Noticeably missing from his set, however, were newer tracks like "Ladies Hit Squad" or "Roadman" that he's released since "Shutdown." New material finally came towards the end of the night, when Skepta commanded that the club to turn off the lights, plunging the room into near-darkness. "This is my new shit off Konnichiwa—coming out very soon," he announced as a palpable excitement rippled through the crowd. Then, he launched into a colossal track called "Gang" that will almost certainly be a sure-fire hit, with a spacey, syncopated tempo over minor-chord melodies and a walloping, bassy breakdown that is rumored to be produced by Toddla T. This exclusive first-listen, without the distraction of cellphones waving in the air, was the climax of the night, although the final song of the evening, a high-voltage rendition of—what else?—"Shutdown" came close second. As quickly as he'd appeared, Skepta then disappeared offstage, leaving the audience's screams for an encore unanswered.
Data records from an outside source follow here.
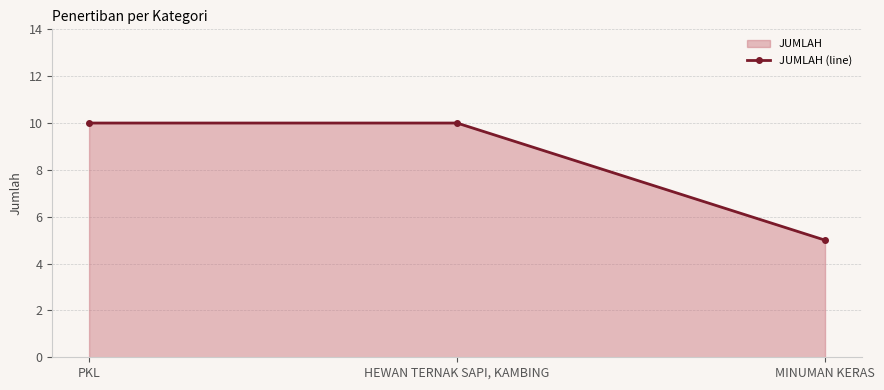

What is the label of the 2nd point from the left?

HEWAN TERNAK SAPI, KAMBING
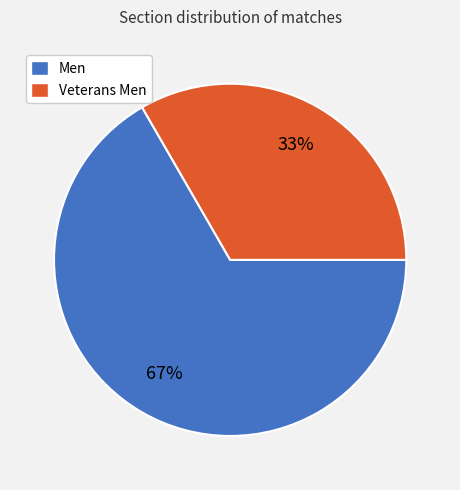

Rank the categories by value from highest to lowest.

Men, Veterans Men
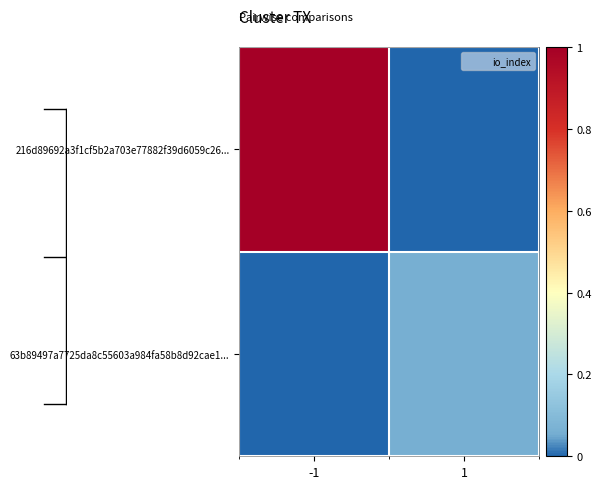

Rank the series by their average value, from lowest to highest.

63b89497a7725da8c55603a984fa58b8d92cae1..., 216d89692a3f1cf5b2a703e77882f39d6059c26...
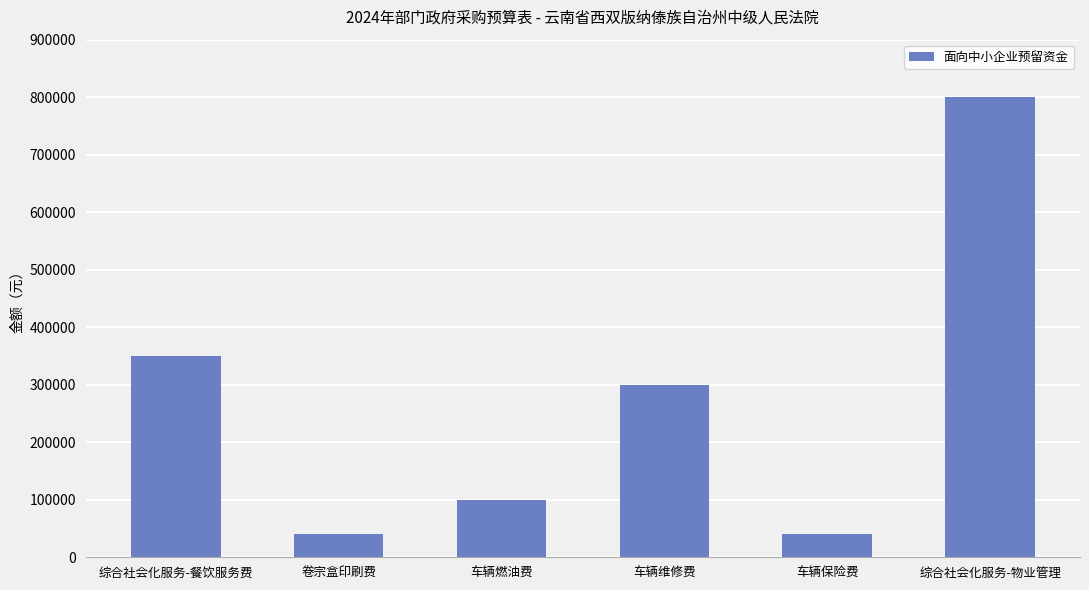

The chart shows a value of 125318 at 车辆维修费. True or false?

False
As we made our way towards the exit, I heard two British expats discussing the show over the clattering din of glass and plastic trash being kicked down the stairs. "It was so short—you'd expect a headliner to play for more than 45 minutes," one said. "I don't want to say it's lazy but…" the other one trailed off. The same sentiment was repeated by a German guy sitting next to me by the coat check.

But the show's relative brevity, probably caused by its late start, may have been the only flaw in an exceptional concert that solidifies the growing popularity of grime and UK bass music in Berlin. "I see the same people at every single grime show," my friend Kenza muttered to me at the beginning of the night. Chances are, this won't be the case for long.